Purpose: : Mouse models of retinal diseases are commonly used to investigate RPE function and pathophysiology. For some types of assays, cultured RPE cells from transgenic mice would be of significant utility. Here we examine mouse RPE cultures to determine conditions under which they expressed ‘tissue-type’ differentiated properties.

Methods: : We developed mouse RPE cultures from several transgenic lines by adapting methods developed by Hu and Bok (Mol Vis. 2001). In particular, early experiments illustrated that explants of the cells in CEM, as described for fetal human RPE, was particularly suited for development of ‘tissue-type’ monolayers. Cultures were analyzed by western blot analysis, immunofluorescence microscopy, and ELISA for expression of tyrosinase, pigmentation, CRABP-1, Bestrophin-1, and PEDF under the control of OA1.
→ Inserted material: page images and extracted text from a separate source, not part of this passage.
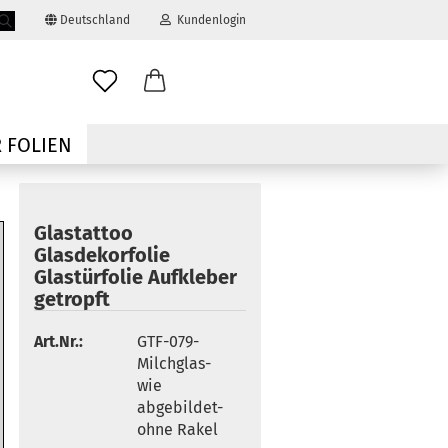
Deutschland
Kundenlogin
Suche...
ail
 FOLIEN
swort
Glastattoo
Glasdekorfolie
Glastürfolie Aufkleber
getropft
 erstellen
Art.Nr.:
GTF-079-
ort vergessen?
Milchglas-
wie
abgebildet-
ohne Rakel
Results: : Cultured mouse RPE produced monolayers of hexagonal cells that were stable for greater than 1 year. RPE capable of pigmentation (not from albino mice) were heavily pigmented within 1 month, and maintained pigment until harvest. Monolayers from all lines expressed CRABP-1, PEDF, and Bestropin-1, with the exception of the RPE from Bestrophin-1 knock-out mice. Endogenous PEDF expression levels of the mouse monolayers were similar to monolayers of fetal human RPE, and were tied to the OA1 autocrine loop (Lopez, et al. 2008). We found the best age for production of RPE monolayers to be approximately 30 day old mice.

Conclusions: : The CEM developed for growth and differentiation of fetal human RPE works well with RPE explants from young adult mice. As we have previously described for human RPE cultures (Rak 2006), RPE marker expression in mouse RPE monolayers develops slowly over time. For example, Bestrophin-1 expression was observed in mouse RPE cultures maintained at confluence approximately 1 year, in agreement with our previous results from human RPE indicating no Bestrophin-1 expression at the 4 month time point. Mouse RPE cultures, produced and maintained using these methods, make an excellent model to study RPE function from transgenic animals.